MATERIAL PROVIDED:
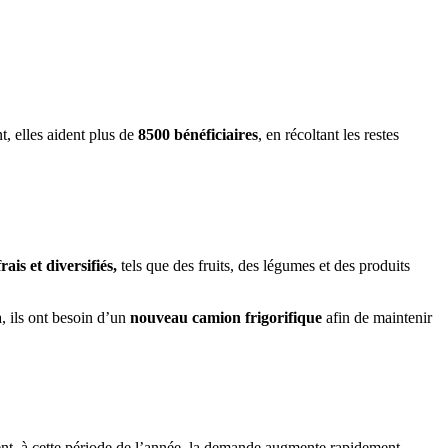
t, elles aident plus de
8500 bénéficiaires
, en récoltant les restes
is et diversifiés,
tels que des fruits, des légumes et des produits
, ils ont besoin d’un
nouveau camion frigorifique
afin de maintenir
ent, à cette période de l’année, la demande augmente rapidement.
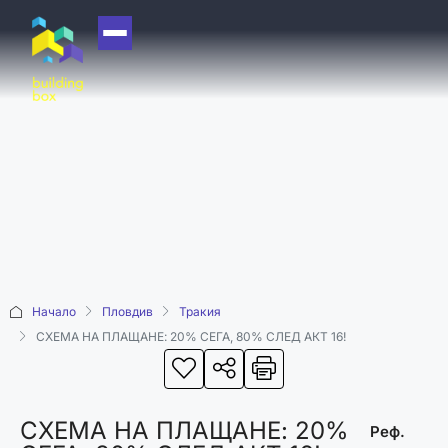
НАЧАЛО
ЗА НАС
ЕКИП
ОФИСИ
БЛОГ
КУПИ
Начало
Пловдив
Тракия
ПРОДАЙ
СХЕМА НА ПЛАЩАНЕ: 20% СЕГА, 80% СЛЕД АКТ 16!
ОТДАЙ
АКАДЕМИЯ
СХЕМА НА ПЛАЩАНЕ: 20%
МАШИНА НА
Реф.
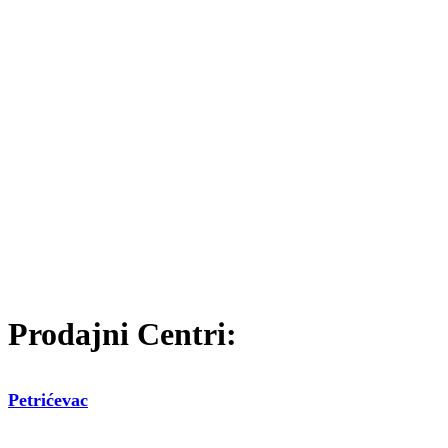
Prodajni Centri:
Petrićevac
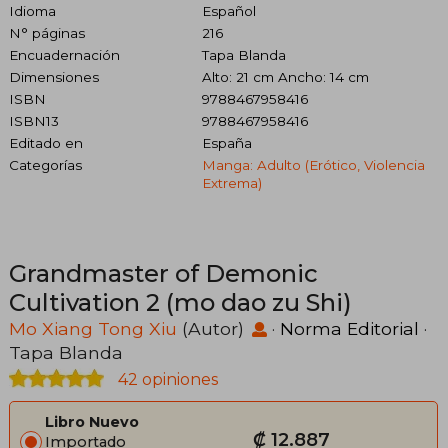
Idioma
Español
N° páginas
216
Encuadernación
Tapa Blanda
Dimensiones
Alto: 21 cm Ancho: 14 cm
ISBN
9788467958416
ISBN13
9788467958416
Editado en
España
Categorías
Manga: Adulto (erótico, Violencia
Extrema)
Grandmaster of Demonic
Cultivation 2 (mo dao zu Shi)
Mo Xiang Tong Xiu
(Autor)
·
Norma Editorial
·
Tapa Blanda
42 opiniones
Libro Nuevo
₡ 12.887
Importado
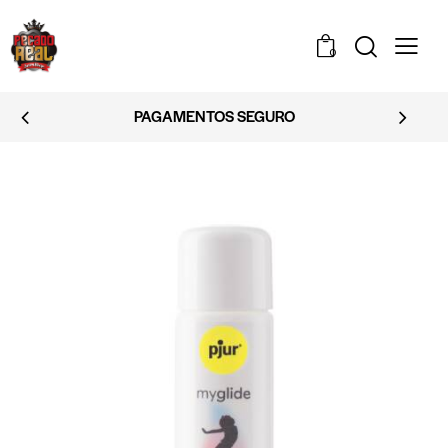
0
EMBALAGEM DISCRETA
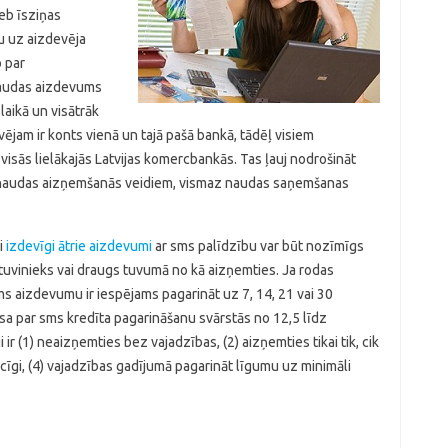
eb īsziņas
u uz aizdevēja
 par
Naudas aizdevums
laikā un visātrāk
ējam ir konts vienā un tajā pašā bankā, tādēļ visiem
 visās lielākajās Latvijas komercbankās. Tas ļauj nodrošināt
 naudas aizņemšanās veidiem, vismaz naudas saņemšanas
i
izdevīgi ātrie aizdevumi
ar sms palīdzību var būt nozīmīgs
 tuvinieks vai draugs tuvumā no kā aizņemties. Ja rodas
 aizdevumu ir iespējams pagarināt uz 7, 14, 21 vai 30
sa par sms kredīta pagarināšanu svārstās no 12,5 līdz
r (1) neaizņemties bez vajadzības, (2) aizņemties tikai tik, cik
īgi, (4) vajadzības gadījumā pagarināt līgumu uz minimāli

WHAT YOU SHOULD DO: Would you transcribe the listing above line by line, exactly, leaving every picture out?

RESULT FOR THIS EXERCISE:
t, elles aident plus de
8500 bénéficiaires
, en récoltant les restes
is et diversifiés,
tels que des fruits, des légumes et des produits
, ils ont besoin d’un
nouveau camion frigorifique
afin de maintenir
ent, à cette période de l’année, la demande augmente rapidement.
НАЧАЛО
ЗА НАС
ЕКИП
ОФИСИ
БЛОГ
КУПИ
Начало
Пловдив
Тракия
ПРОДАЙ
СХЕМА НА ПЛАЩАНЕ: 20% СЕГА, 80% СЛЕД АКТ 16!
ОТДАЙ
АКАДЕМИЯ
СХЕМА НА ПЛАЩАНЕ: 20%
МАШИНА НА
Реф.
Prodajni Centri:
Petrićevac
Idioma
Español
N° páginas
216
Encuadernación
Tapa Blanda
Dimensiones
Alto: 21 cm Ancho: 14 cm
ISBN
9788467958416
ISBN13
9788467958416
Editado en
España
Categorías
Manga: Adulto (erótico, Violencia
Extrema)
Grandmaster of Demonic
Cultivation 2 (mo dao zu Shi)
Mo Xiang Tong Xiu
(Autor)
·
Norma Editorial
·
Tapa Blanda
42 opiniones
Libro Nuevo
₡ 12.887
Importado
0
EMBALAGEM DISCRETA
eb īsziņas
u uz aizdevēja
 par
Naudas aizdevums
laikā un visātrāk
ējam ir konts vienā un tajā pašā bankā, tādēļ visiem
 visās lielākajās Latvijas komercbankās. Tas ļauj nodrošināt
 naudas aizņemšanās veidiem, vismaz naudas saņemšanas
i
izdevīgi ātrie aizdevumi
ar sms palīdzību var būt nozīmīgs
 tuvinieks vai draugs tuvumā no kā aizņemties. Ja rodas
 aizdevumu ir iespējams pagarināt uz 7, 14, 21 vai 30
sa par sms kredīta pagarināšanu svārstās no 12,5 līdz
r (1) neaizņemties bez vajadzības, (2) aizņemties tikai tik, cik
īgi, (4) vajadzības gadījumā pagarināt līgumu uz minimāli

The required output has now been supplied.